Kota-kota kecil di Priangan yang masih banyak memeliki Delman, Dokar atau keretek yaitu Banjaran. Ciparay, Majalaya dan Singaparna. Dengan nama, model dan modifikasi yang agak berlawanan kita temukan Celebek di Plered, Andong di Yogyakarta, Per di Kota pantai Jawa Tengah, Mayor di kota Jawa Timur, Ben Hur di Manado dll.
Kota-kota kecil di Priangan yang masih banyak memeliki Delman, Dokar atau keretek yaitu Banjaran. Ciparay, Majalaya dan Singaparna. Dengan nama, model dan modifikasi yang agak berlawanan kita temukan Celebek di Plered, Andong di Yogyakarta, Per di Kota pantai Jawa Tengah, Mayor di kota Jawa Timur, Ben Hur di Manado dll.
Menjalani debutnya selama lebih dari satu setengah masa. Kereta berkuda tidak hanya beroperasi di dalam kota. Tapi sanggup jadi alat trasportasi antar kota dan tempat.
Setelah diceritakan oleh Tuan Forbes, pada tahun 1885 ia menyelenggarakan perjalanan dari Bogor (Buitenzorg) ke Bandung. Jarak 80 Mil ditempuh dalam 13 jam. Dengan ongkos yang cukup mahal buat ukuran jaman baheula. Yaitu 20 sen tiap Mil.
Makara ongkos Bogor-Bandung, dibayar oleh seorang penumpang sebanyak 18 gulden. Wah mahal pisan, namun gak apa-apa kok, kata Tuan Forbes, alasannya adalah panorama Priangan nan indah jelita, sepanjang perjalanan, cukuplah mencukupi dengan ongkos yang dikeluarkan. Syukurlah bila begitu Mister. You memang termasuk Lucky man. Nggak sempat disruduk warak diperjalanan. Yes Very Lucky man Indeed !!

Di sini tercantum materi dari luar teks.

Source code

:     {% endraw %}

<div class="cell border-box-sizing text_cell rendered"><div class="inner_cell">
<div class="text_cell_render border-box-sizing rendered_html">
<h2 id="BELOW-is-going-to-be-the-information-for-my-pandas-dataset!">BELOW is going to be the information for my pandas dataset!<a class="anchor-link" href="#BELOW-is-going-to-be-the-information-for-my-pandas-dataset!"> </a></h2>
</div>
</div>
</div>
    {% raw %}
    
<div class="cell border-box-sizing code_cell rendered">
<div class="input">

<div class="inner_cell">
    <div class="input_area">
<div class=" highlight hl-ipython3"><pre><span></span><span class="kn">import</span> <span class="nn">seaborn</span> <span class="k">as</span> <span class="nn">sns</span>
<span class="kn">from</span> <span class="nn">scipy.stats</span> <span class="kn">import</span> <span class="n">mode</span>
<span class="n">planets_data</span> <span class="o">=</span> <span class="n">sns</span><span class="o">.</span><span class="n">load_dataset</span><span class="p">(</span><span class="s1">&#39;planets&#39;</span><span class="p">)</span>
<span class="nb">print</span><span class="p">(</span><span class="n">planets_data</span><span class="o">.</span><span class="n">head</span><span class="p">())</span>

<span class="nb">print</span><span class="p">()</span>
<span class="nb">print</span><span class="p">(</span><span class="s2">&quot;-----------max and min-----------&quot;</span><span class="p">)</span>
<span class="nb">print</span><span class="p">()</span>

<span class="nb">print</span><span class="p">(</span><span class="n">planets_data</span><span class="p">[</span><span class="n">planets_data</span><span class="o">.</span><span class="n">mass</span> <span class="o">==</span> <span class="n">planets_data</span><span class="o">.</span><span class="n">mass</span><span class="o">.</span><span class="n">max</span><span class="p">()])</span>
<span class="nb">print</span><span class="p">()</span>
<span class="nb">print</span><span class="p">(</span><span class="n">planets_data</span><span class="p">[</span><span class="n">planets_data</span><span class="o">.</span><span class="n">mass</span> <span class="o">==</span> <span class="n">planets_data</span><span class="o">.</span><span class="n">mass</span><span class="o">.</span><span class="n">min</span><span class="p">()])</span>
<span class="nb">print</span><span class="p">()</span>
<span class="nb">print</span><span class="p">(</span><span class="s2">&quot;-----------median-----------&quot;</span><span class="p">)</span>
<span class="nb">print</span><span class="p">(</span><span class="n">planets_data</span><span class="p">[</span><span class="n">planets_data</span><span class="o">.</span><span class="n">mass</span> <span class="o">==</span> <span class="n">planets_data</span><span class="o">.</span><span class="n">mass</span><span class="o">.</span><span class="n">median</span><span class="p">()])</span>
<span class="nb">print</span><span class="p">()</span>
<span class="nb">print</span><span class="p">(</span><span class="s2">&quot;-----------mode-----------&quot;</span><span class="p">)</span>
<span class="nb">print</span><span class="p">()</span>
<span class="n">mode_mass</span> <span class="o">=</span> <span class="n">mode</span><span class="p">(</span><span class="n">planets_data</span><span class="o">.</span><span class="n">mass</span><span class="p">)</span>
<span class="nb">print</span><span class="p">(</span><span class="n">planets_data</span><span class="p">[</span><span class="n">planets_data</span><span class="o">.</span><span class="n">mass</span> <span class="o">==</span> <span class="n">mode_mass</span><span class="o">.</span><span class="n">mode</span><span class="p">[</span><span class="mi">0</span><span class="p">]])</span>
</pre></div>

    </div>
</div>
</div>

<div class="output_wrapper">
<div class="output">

Makara ongkos Bogor-Bandung, dibayar oleh seorang penumpang sebanyak 18 gulden. Wah mahal pisan, namun gak apa-apa kok, kata Tuan Forbes, alasannya adalah panorama Priangan nan indah jelita, sepanjang perjalanan, cukuplah mencukupi dengan ongkos yang dikeluarkan. Syukurlah bila begitu Mister. You memang termasuk Lucky man. Nggak sempat disruduk warak diperjalanan. Yes Very Lucky man Indeed !!
Dalam masa ekonomis energi sekarang, rasa-rasanya masih pantas riding and rolling di jalanan. Meski orang modernis yang mengejar efisiensi tinggi, mungkin tidak menyepakati pertimbangan ini.
Bunyi pluk-plik-plok plik-pluk dan ting neng ting neng, yakni suara khas Bandung baheula. Terkadang suara itu diselingi bunyi, dodolit-dodoli-bret yang berasal dari tuter kendaraan beroda empat antik yang berkeliaran. Sumber: Wajah Bandung Tempo Doeloe.1984. Haryoto Kunto.